Coding, the process by which the published papers in our sample were read, reviewed, and documented, was done by C.C.W., W.D.B., J. W., and T.E.N. Articles used were the result of a PubMed search over the past 10 years. At the onset, 1086 potentially relevant papers were assembled. was used as a means of screening abstracts and titles to remove papers that were not useful. Each article required two separate ‘yes’ votes to be included in our study, and two separate ‘no’ votes to be excluded. Disputes were resolved via group discussion. 885 articles were included in our study of which 285 were randomly sampled and divided evenly four ways. After full text screening, 182 articles were included. Animal studies, follow-up studies of adult survivors of pediatric ALL, exclusively genetic studies, and genome-wide association studies were excluded. Meta-analyses were excluded to avoid redundancy, as we had already coded their constituent studies individually. Studies combining original research with meta-analysis were included so as to not exclude original research. (See Prisma Diagram).

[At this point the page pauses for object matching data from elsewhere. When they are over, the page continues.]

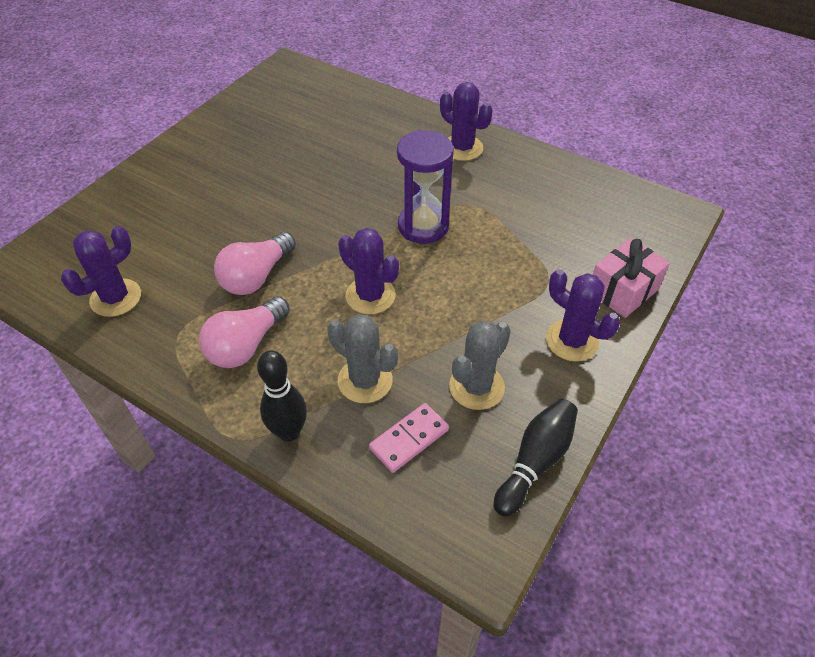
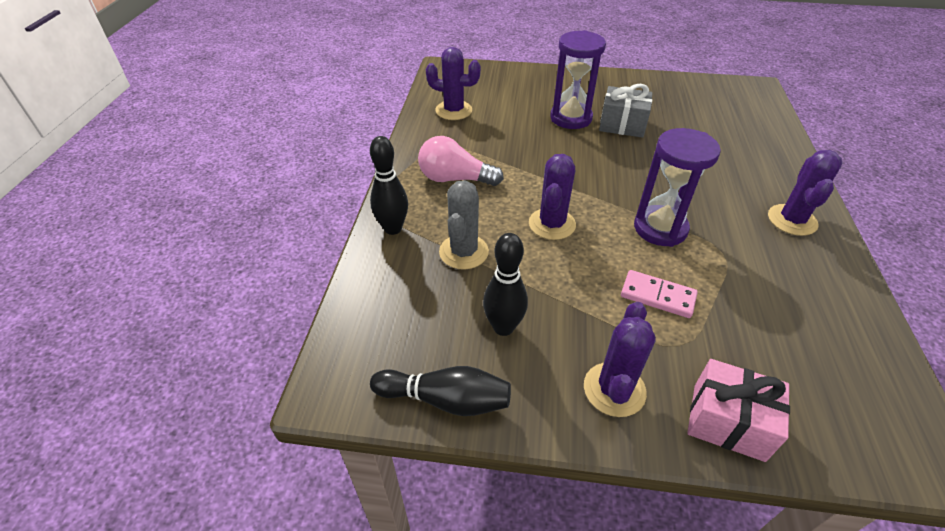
camera: 65 degrees right, 5 degrees down
(221, 207) = (571, 118): none -> purple hourglass
(256, 276) = (521, 159): pink light bulb -> none
(265, 177) = (622, 125): none -> grey gift
(409, 439) = (422, 299): pink domino -> pink domino (657, 296)
(476, 387) = (503, 327): grey cactus -> black bowling pin

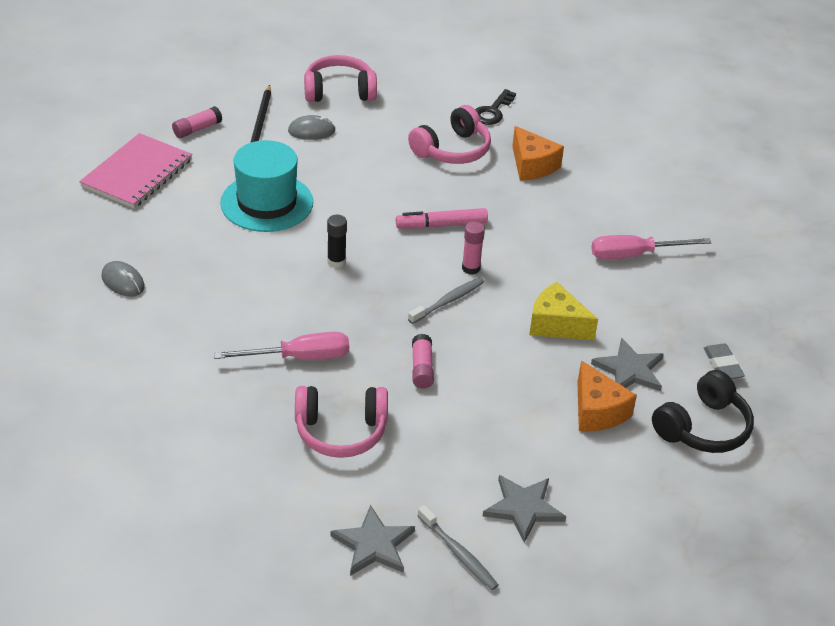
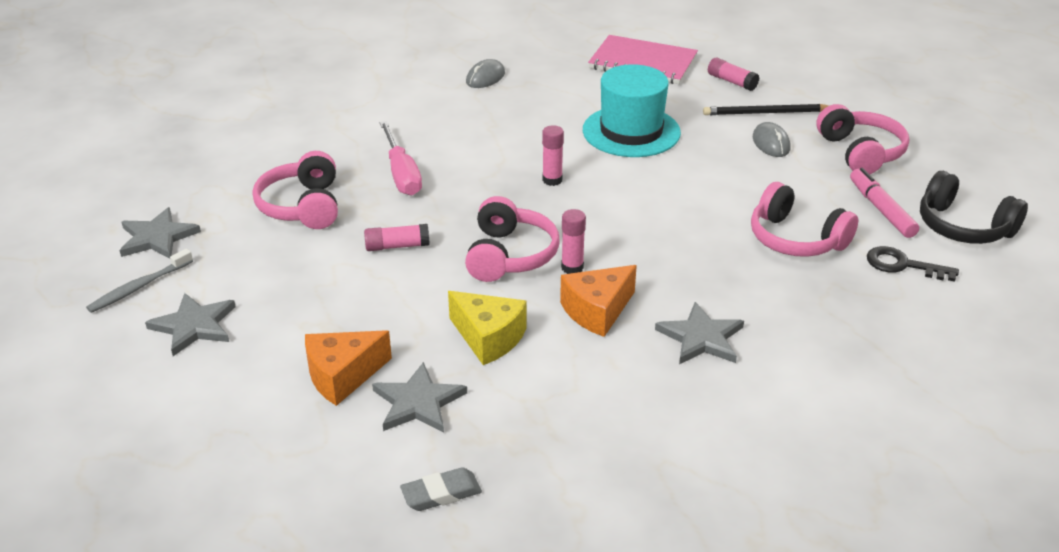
camera: 85 degrees right, 5 degrees down
(336, 261) = (552, 180): black glue stick -> pink glue stick
(441, 225) = (643, 241): pink marker -> pink marker (881, 209)
(448, 301) = (509, 255): grey toothbrush -> pink headphones
(532, 165) = (802, 304): orange cheese -> orange cheese (597, 311)
(556, 324) = (489, 338): yellow cheese -> yellow cheese turned 105 degrees clockwise
(565, 218) = (701, 338): none -> grey star
(634, 255) = (649, 404): pink screwdriver -> none
(703, 427) = (319, 471): black headphones -> black headphones (963, 227)

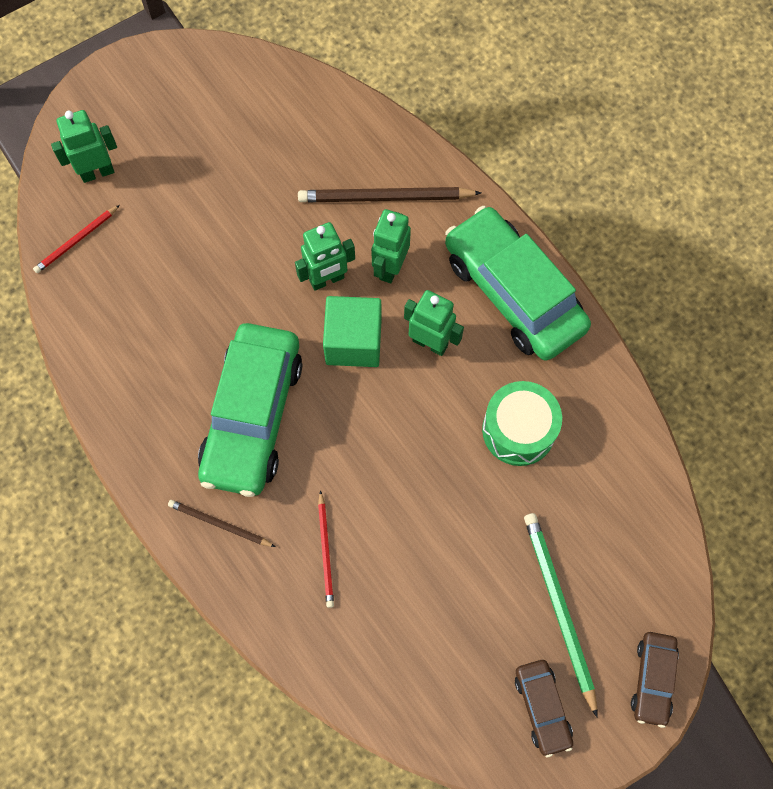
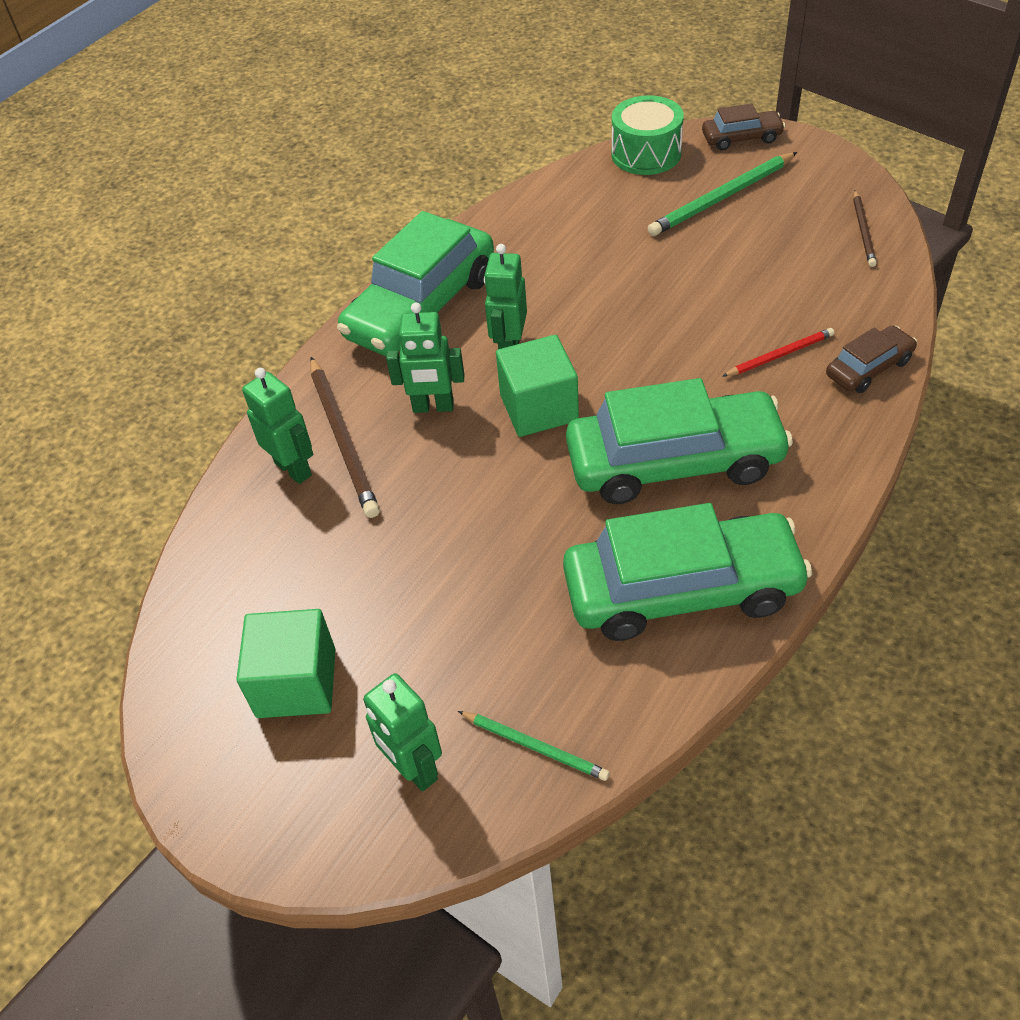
camera: 105 degrees left, 20 degrees down
(76, 241) = (535, 747): red pencil -> green pencil
(141, 371) = (682, 590): none -> green car
(188, 124) = (296, 683): none -> green cube
(219, 524) = (812, 446): brown pencil -> brown pencil (863, 231)
(327, 279) = (473, 455): green robot -> green robot (293, 469)
(518, 430) = (570, 264): green drum -> green drum (646, 154)
(542, 708) = (812, 186): brown car -> brown car (869, 368)

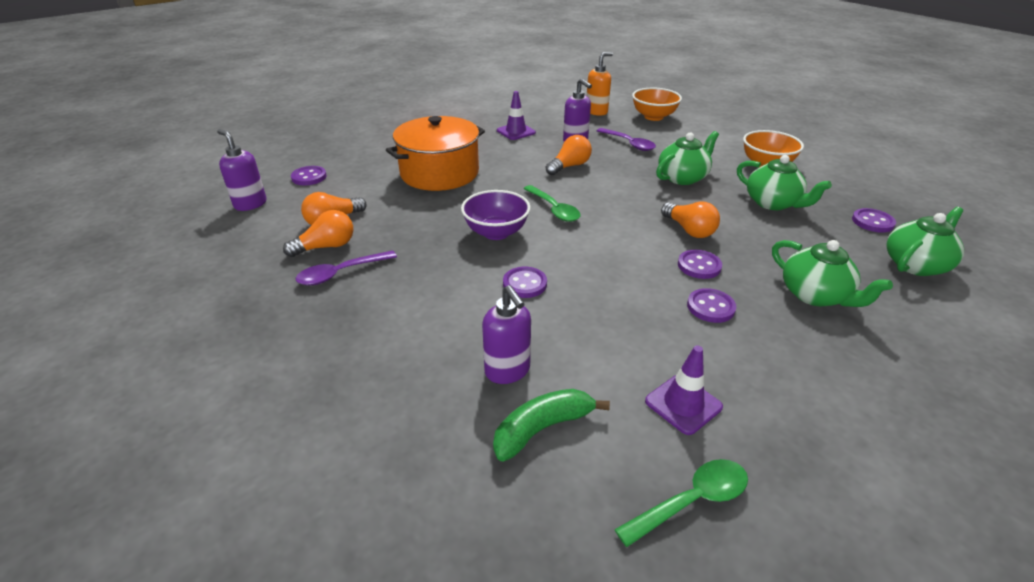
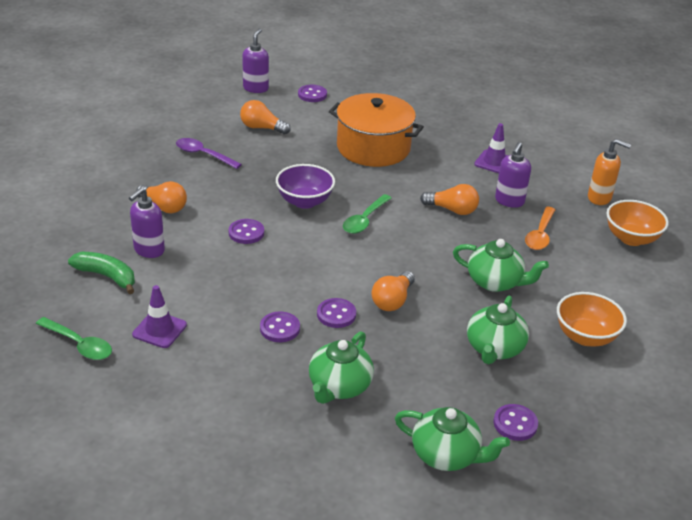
camera: 60 degrees right, 0 degrees up
(326, 247) = (228, 137): orange light bulb -> orange light bulb (164, 207)
(629, 144) = (540, 235): purple spoon -> orange spoon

An abstraction manual was formulated by D.H. to standardize the coding process. Each person was partnered with another so that all of the coding process was reviewed once over. The papers were analyzed for nine specific pieces of information: outcome, measurement device, method of aggregation, primacy of outcome, whether the outcome was a harm or side effect of an intervention, study design, study type, metric, & sample size. With regards to metric, when an outcome element was implicitly specified, we considered it specified. For example, because quantifying survival is, by definition, measuring time to event, specific metric for survival analysis outcomes was always coded as time to event. For survival, remission, and relapse, measurement device was coded as “N/A” because, other than a calendar, there is no measurement device. For outcomes reported using scales (e.g., NCI-CTC), metric was coded as "value at a time point" unless otherwise specified within the body of the article. When coding sample size for studies including non-pediatric-ALL research, all study participants were counted, including adult patients and pediatric patients with a cancer other than ALL. For the final step in coding, outcomes were grouped into eight domains for analysis: 1) Survival; 2) Mortality; 3) Remission; 4) Relapse; 5) Response to Treatment; 6) Adverse Event; 7) Cognitive Event; 8) Other.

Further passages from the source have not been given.